Schenkel, Andrea M
Schwein!
Mit dem Küchenmesser stochere ich im Türspalt, heble damit, bis es bricht. Ich Idiot, das hätte ich noch als Waffe gebrauchen können.
Es ist still im Zimmer, ich höre nur die Fliege, wie sie am unteren Fensterrand hin und her brummt. Von Zeit zu Zeit schlägt sie dumpf gegen das Glas, läuft auf der Scheibe herum.

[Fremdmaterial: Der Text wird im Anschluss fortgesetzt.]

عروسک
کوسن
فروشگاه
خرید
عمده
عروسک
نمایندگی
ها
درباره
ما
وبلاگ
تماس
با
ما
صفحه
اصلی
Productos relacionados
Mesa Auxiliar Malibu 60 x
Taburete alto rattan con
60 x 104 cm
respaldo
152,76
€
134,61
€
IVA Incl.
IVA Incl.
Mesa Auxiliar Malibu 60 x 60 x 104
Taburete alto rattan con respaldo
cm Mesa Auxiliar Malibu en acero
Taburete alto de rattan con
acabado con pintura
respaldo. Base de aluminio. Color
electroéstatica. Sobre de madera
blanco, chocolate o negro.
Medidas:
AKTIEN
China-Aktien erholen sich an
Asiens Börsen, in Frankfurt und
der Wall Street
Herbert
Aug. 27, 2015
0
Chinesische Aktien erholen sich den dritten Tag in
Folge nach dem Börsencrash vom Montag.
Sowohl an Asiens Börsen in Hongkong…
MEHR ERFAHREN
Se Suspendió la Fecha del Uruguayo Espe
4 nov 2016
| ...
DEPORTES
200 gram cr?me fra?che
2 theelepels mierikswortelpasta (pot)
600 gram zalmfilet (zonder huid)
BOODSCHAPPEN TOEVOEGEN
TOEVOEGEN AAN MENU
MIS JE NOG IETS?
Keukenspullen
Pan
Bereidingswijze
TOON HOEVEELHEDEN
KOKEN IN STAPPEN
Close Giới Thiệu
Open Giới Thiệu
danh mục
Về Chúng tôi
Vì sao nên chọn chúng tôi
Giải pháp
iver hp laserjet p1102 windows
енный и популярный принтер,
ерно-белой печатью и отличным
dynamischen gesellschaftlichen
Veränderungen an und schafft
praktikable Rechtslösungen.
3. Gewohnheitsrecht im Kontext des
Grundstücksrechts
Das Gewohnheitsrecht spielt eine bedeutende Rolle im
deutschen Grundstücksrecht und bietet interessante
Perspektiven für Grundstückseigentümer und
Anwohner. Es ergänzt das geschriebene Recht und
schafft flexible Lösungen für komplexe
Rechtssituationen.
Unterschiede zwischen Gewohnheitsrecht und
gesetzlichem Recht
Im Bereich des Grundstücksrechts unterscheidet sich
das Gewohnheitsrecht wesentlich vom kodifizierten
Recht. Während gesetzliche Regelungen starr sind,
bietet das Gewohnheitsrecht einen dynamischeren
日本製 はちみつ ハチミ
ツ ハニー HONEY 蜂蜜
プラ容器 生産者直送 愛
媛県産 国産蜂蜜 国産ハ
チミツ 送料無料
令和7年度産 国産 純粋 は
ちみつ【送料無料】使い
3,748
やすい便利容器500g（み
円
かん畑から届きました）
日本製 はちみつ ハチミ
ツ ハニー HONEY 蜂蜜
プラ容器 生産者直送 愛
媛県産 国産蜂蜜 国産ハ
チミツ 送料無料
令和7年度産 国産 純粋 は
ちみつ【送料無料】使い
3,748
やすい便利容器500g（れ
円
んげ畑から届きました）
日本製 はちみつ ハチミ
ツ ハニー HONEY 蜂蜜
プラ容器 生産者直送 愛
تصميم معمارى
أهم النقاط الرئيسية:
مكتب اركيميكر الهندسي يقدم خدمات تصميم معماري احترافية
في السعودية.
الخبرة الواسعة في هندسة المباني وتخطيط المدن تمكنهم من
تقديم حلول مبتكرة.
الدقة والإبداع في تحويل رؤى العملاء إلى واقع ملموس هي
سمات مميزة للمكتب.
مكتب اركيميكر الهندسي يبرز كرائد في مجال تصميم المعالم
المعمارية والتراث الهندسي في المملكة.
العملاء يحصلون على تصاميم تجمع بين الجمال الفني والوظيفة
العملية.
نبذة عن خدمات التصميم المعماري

Ich gehe hinüber zum Fenster, rüttle daran, es lässt sich auch nicht öffnen. Wolken ziehen langsam vorüber. Ich stelle mich auf den Stuhl, es sind gerade die obersten Baumwipfel des Nadelwalds zu sehen. Ich könnte die Scheibe einschlagen, lasse den Gedanken jedoch gleich wieder fallen. Das Fenster ist zu schmal, da ist kein Durchkommen.
Ich durchsuche nochmals das Zimmer. Es ist sinnlos, aber es muss doch irgendwas zum Aufbrechen der Tür zu finden sein. In der Kommode hab ich noch nicht nachgeschaut. Teebeutel, Kehrschaufel und ein uralter Handbesen, Zeitungen, ein kleiner Fotorahmen. Ich habe zu Hause auch so einen aus schwarz lackiertem Holz, ganz genau den gleichen. Neugierig greife ich nach dem Rahmen. Nehme ihn heraus, drehe ihn um.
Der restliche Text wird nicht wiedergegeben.